Tuesday, April 2, 2024

Signal Fires by Dani Shapiro

Signal Fires
by Dani Shapiro
Read by Dani Shapiro
7 hours, 30 minutes
Published October 2022 by Knopf Doubleday Publishing Group

Publisher's Summary: 
An ancient majestic oak stands beneath the stars on Division Street. And under the tree sits Ben Wilf, a retired doctor, and ten-year-old Waldo Shenkman, a brilliant, lonely boy who is pointing out his favorite constellations. Waldo doesn't realize it but he and Ben have met before. And they will again, and again. Across time and space, and shared destiny. 

Division Street is full of secrets. An impulsive lie begets a secret-one which will forever haunt the Wilf family. And the Shenkmans, who move into the neighborhood many years later, bring secrets of their own.. Spanning fifty kaleidoscopic years, on a street-and in a galaxy-where stars collapse and stories collide, these two families become bound in ways they never could have imagined.

My Thoughts: 
This book opens in 1985 with a terrible car accident. Fifteen-year-old Theo Wilf is driving his sister, Sarah, and her friend home because the girls have been drinking. But Theo doesn't know how to drive and crashes the car into a giant tree in the family's front yard. When their father, Ben, rushes out of the house, Sarah tells him that she was driving. Ben, a doctor, pulls Sarah's friend out of the front seat when he sees that she is bleeding heavily from a head wound; once he gets her out of the car, though, he realizes that her neck is broken and moving her was the worst thing he could have done. 

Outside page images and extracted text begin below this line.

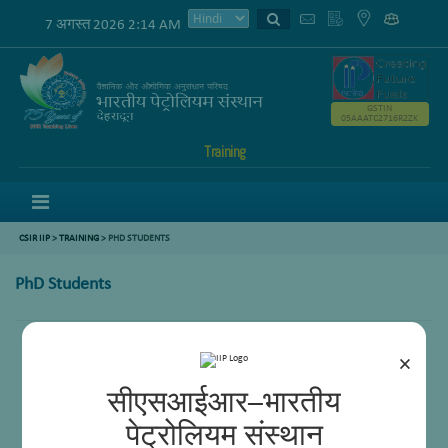
7 अगस्त 2026 2:14 AM
GSTIN
05AAATC2716R2ZK
Training
Menu
CSIR IIP
>
TRAINING
> PHD STUDENTS
PhD Students
×
सीएसआईआर–भारतीय
पेट्रोलियम संस्थान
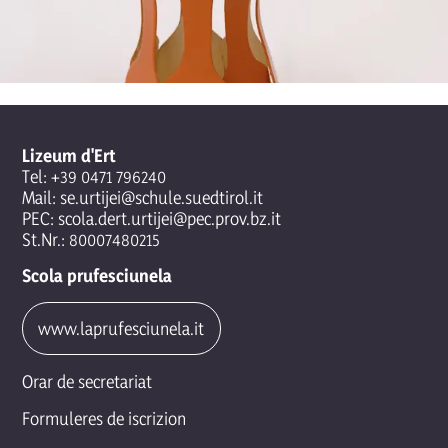
Lizeum d'Ert
Tel:
+39 0471 796240
Mail:
se.urtijei@schule.suedtirol.it
PEC:
scola.dert.urtijei@pec.prov.bz.it
St.Nr.: 80007480215
Scola prufesciunela
www.laprufesciunela.it
Orar de secretariat
Formuleres de iscrizion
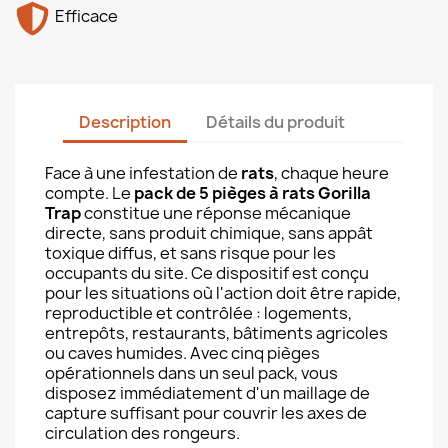
Efficace
Description
Détails du produit
Face à une infestation de
rats
, chaque heure
compte. Le
pack de 5 pièges à rats Gorilla
Trap
constitue une réponse mécanique
directe, sans produit chimique, sans appât
toxique diffus, et sans risque pour les
occupants du site. Ce dispositif est conçu
pour les situations où l'action doit être rapide,
reproductible et contrôlée : logements,
entrepôts, restaurants, bâtiments agricoles
ou caves humides. Avec cinq pièges
opérationnels dans un seul pack, vous
disposez immédiatement d'un maillage de
capture suffisant pour couvrir les axes de
circulation des rongeurs.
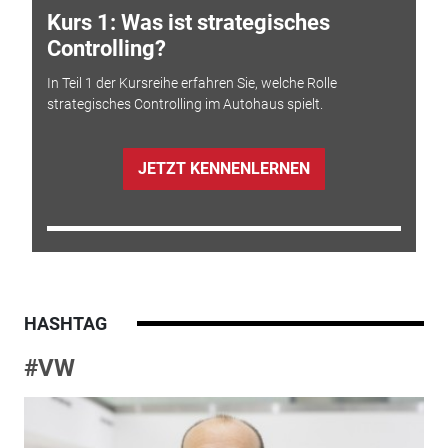
Kurs 1: Was ist strategisches
Controlling?
In Teil 1 der Kursreihe erfahren Sie, welche Rolle
strategisches Controlling im Autohaus spielt.
JETZT KENNENLERNEN
HASHTAG
#VW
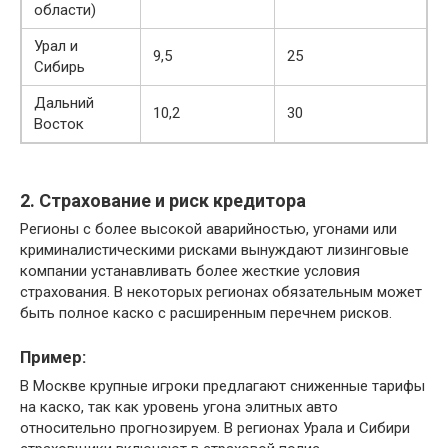
области)
Урал и
9,5
25
Сибирь
Дальний
10,2
30
Восток
2. Страхование и риск кредитора
Регионы с более высокой аварийностью, угонами или
криминалистическими рисками вынуждают лизинговые
компании устанавливать более жесткие условия
страхования. В некоторых регионах обязательным может
быть полное каско с расширенным перечнем рисков.
Пример:
В Москве крупные игроки предлагают сниженные тарифы
на каско, так как уровень угона элитных авто
относительно прогнозируем. В регионах Урала и Сибири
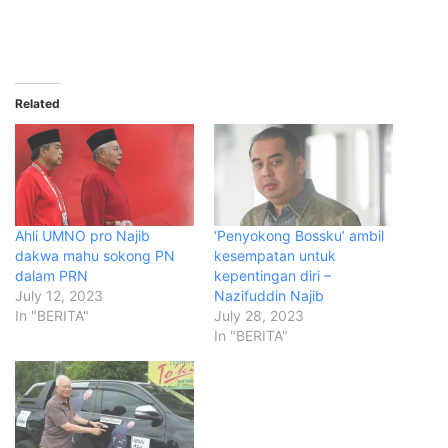
Related
Ahli UMNO pro Najib
‘Penyokong Bossku’ ambil
dakwa mahu sokong PN
kesempatan untuk
dalam PRN
kepentingan diri –
July 12, 2023
Nazifuddin Najib
In "BERITA"
July 28, 2023
In "BERITA"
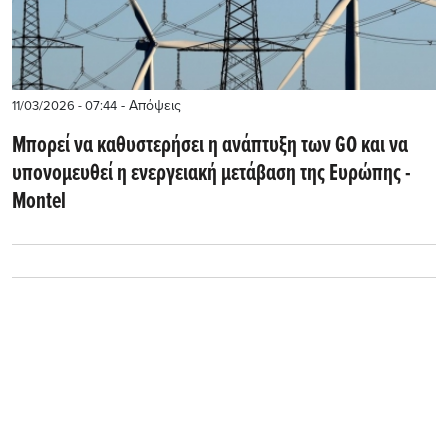
- Απόψεις
11/03/2026 - 07:44
Μπορεί να καθυστερήσει η ανάπτυξη των GO και να
υπονομευθεί η ενεργειακή μετάβαση της Ευρώπης -
Montel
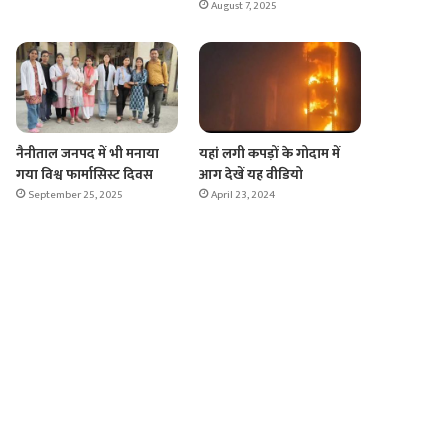
August 7, 2025
नैनीताल जनपद में भी मनाया
यहां लगी कपड़ों के गोदाम में
गया विश्व फार्मासिस्ट दिवस
आग देखें यह वीडियो
September 25, 2025
April 23, 2024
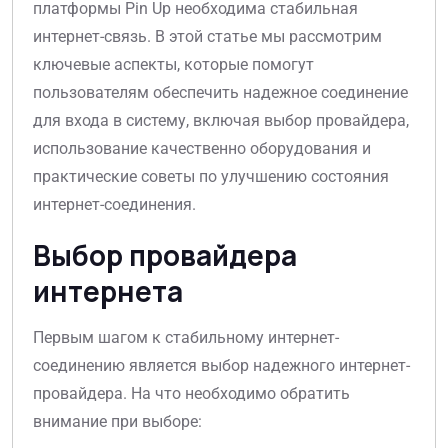
платформы Pin Up необходима стабильная
интернет-связь. В этой статье мы рассмотрим
ключевые аспекты, которые помогут
пользователям обеспечить надежное соединение
для входа в систему, включая выбор провайдера,
использование качественно оборудования и
практические советы по улучшению состояния
интернет-соединения.
Выбор провайдера
интернета
Первым шагом к стабильному интернет-
соединению является выбор надежного интернет-
провайдера. На что необходимо обратить
внимание при выборе:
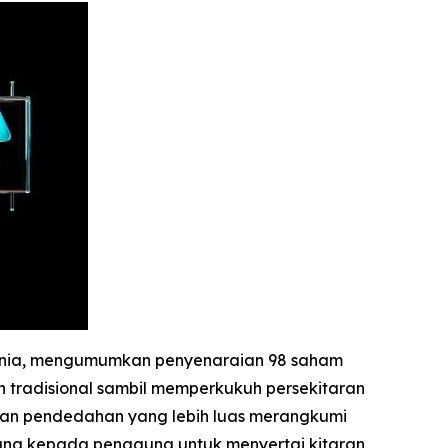
 dunia, mengumumkan penyenaraian 98 saham
 tradisional sambil memperkukuh persekitaran
kan pendedahan yang lebih luas merangkumi
eluang kepada pengguna untuk menyertai kitaran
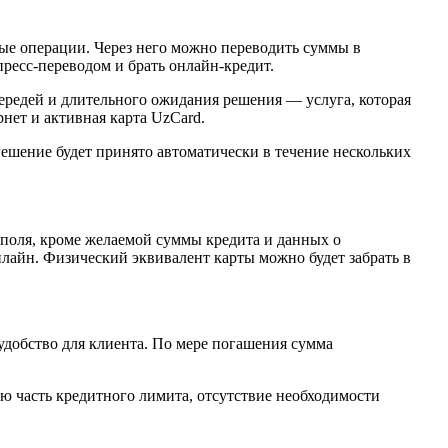
ые операции. Через него можно переводить суммы в
ресс-переводом и брать онлайн-кредит.
очередей и длительного ожидания решения — услуга, которая
нет и активная карта UzCard.
 Решение будет принято автоматически в течение нескольких
е поля, кроме желаемой суммы кредита и данных о
нлайн. Физический эквивалент карты можно будет забрать в
удобство для клиента. По мере погашения сумма
ю часть кредитного лимита, отсутствие необходимости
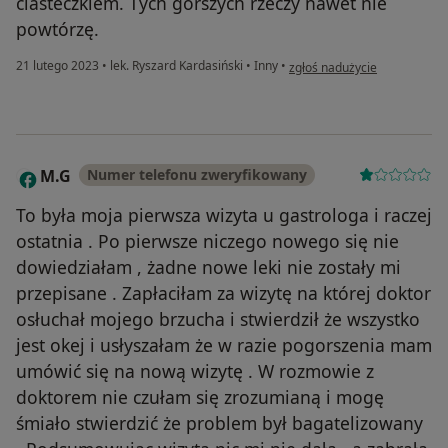
ciasteczkiem. Tych gorszych rzeczy nawet nie
powtórzę.
w opinii użytkownika K
21 lutego 2023
•
lek. Ryszard Kardasiński
•
Inny
•
zgłoś nadużycie
M.G
Numer telefonu zweryfikowany
M
To była moja pierwsza wizyta u gastrologa i raczej
ostatnia . Po pierwsze niczego nowego się nie
dowiedziałam , żadne nowe leki nie zostały mi
przepisane . Zapłaciłam za wizytę na której doktor
osłuchał mojego brzucha i stwierdził że wszystko
jest okej i usłyszałam że w razie pogorszenia mam
umówić się na nową wizytę . W rozmowie z
doktorem nie czułam się zrozumianą i mogę
śmiało stwierdzić że problem był bagatelizowany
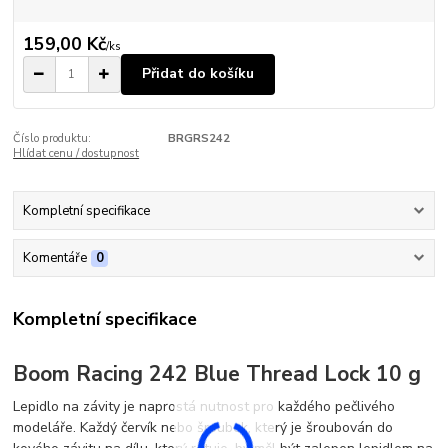
159,00 Kč
/
ks
Přidat do košíku
Číslo produktu:
BRGRS242
Hlídat cenu / dostupnost
Kompletní specifikace
Komentáře
0
Kompletní specifikace
Boom Racing 242 Blue Thread Lock 10 g
Lepidlo na závity je naprostá nutnost pro každého pečlivého
modeláře. Každý červík nebo šroubek, který je šroubován do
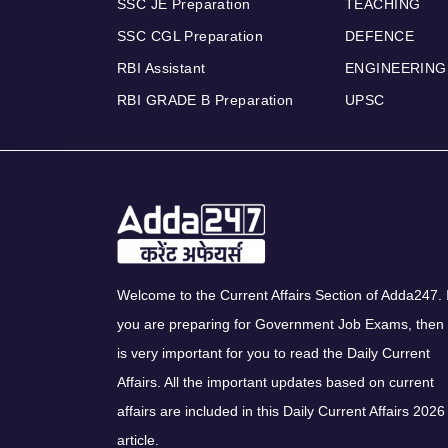
SSC JE Preparation
TEACHING
SSC CGL Preparation
DEFENCE
RBI Assistant
ENGINEERING
RBI GRADE B Preparation
UPSC
Welcome to the Current Affairs Section of Adda247. I
you are preparing for Government Job Exams, then 
is very important for you to read the Daily Current
Affairs. All the important updates based on current
affairs are included in this Daily Current Affairs 2026
article.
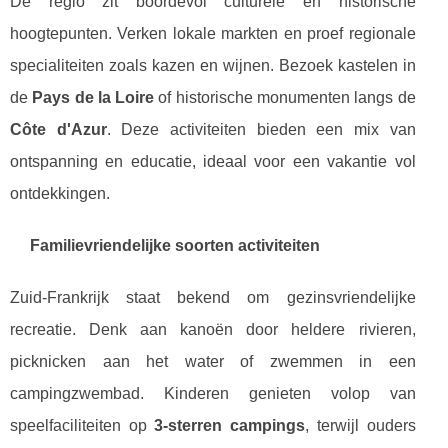
De regio zit boordevol culturele en historische
hoogtepunten. Verken lokale markten en proef regionale
specialiteiten zoals kazen en wijnen. Bezoek kastelen in
de
Pays de la Loire
of historische monumenten langs de
Côte d'Azur
. Deze activiteiten bieden een mix van
ontspanning en educatie, ideaal voor een vakantie vol
ontdekkingen.
Familievriendelijke soorten activiteiten
Zuid-Frankrijk staat bekend om gezinsvriendelijke
recreatie. Denk aan kanoën door heldere rivieren,
picknicken aan het water of zwemmen in een
campingzwembad. Kinderen genieten volop van
speelfaciliteiten op
3-sterren campings
, terwijl ouders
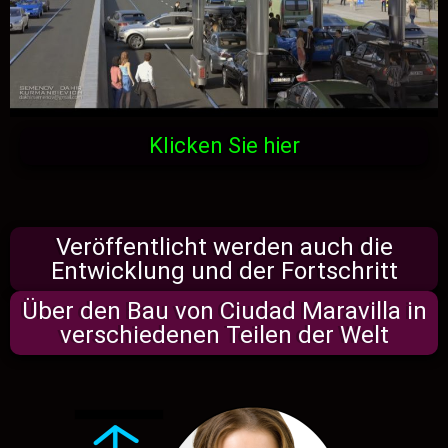
Klicken Sie hier
Veröffentlicht werden auch die
Entwicklung und der Fortschritt
Über den Bau von
Ciudad Maravilla
in
verschiedenen Teilen der Welt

Then we jump forward to 2010 where we begin to see how that one night has impacted the Wilf family. We find that, in some way, that night impacted Ben's career but Sarah has walked away, legally at least, unscathed. But none of them is unscathed we learn as we travel back in forth in time. And no family is without secrets, we learn as we meet the Shenkmans, who will come to play an important role in Ben's life, in particular. Through that connection, the message of the book becomes clear - everything in connected, a lesson that Waldo Shenkman teaches the Wilfs and the readers. 

Whenever I read a review of a book and the word "brilliant" is used, I will almost certainly wind up wondering why I don't "get it." It's not that I didn't find a lot to like in Signal Fires, but I've come away without the impression that it is "brilliant." Shapiro's characters are exceedingly well developed and I appreciated the movement of the book in time, the idea that people who appear to have it all can be struggling in ways that others don't see, and the way Shapiro deals with grief. But there were several points where I felt like Shapiro was expecting readers to suspend disbelief, at least one place where I felt like she dropped a detail in that contradicted what had been revealed early but never explained how that would have worked out, and, I'm sorry, but I just didn't get why Ben was so drawn to Waldo. 

I liked this one, I did. But I didn't find it brilliant. So many others did. So I can only recommend that if you think this one sounds like one you'd be interested in reading, you certainly will find plenty to like about it. And you, too, might even find it brilliant.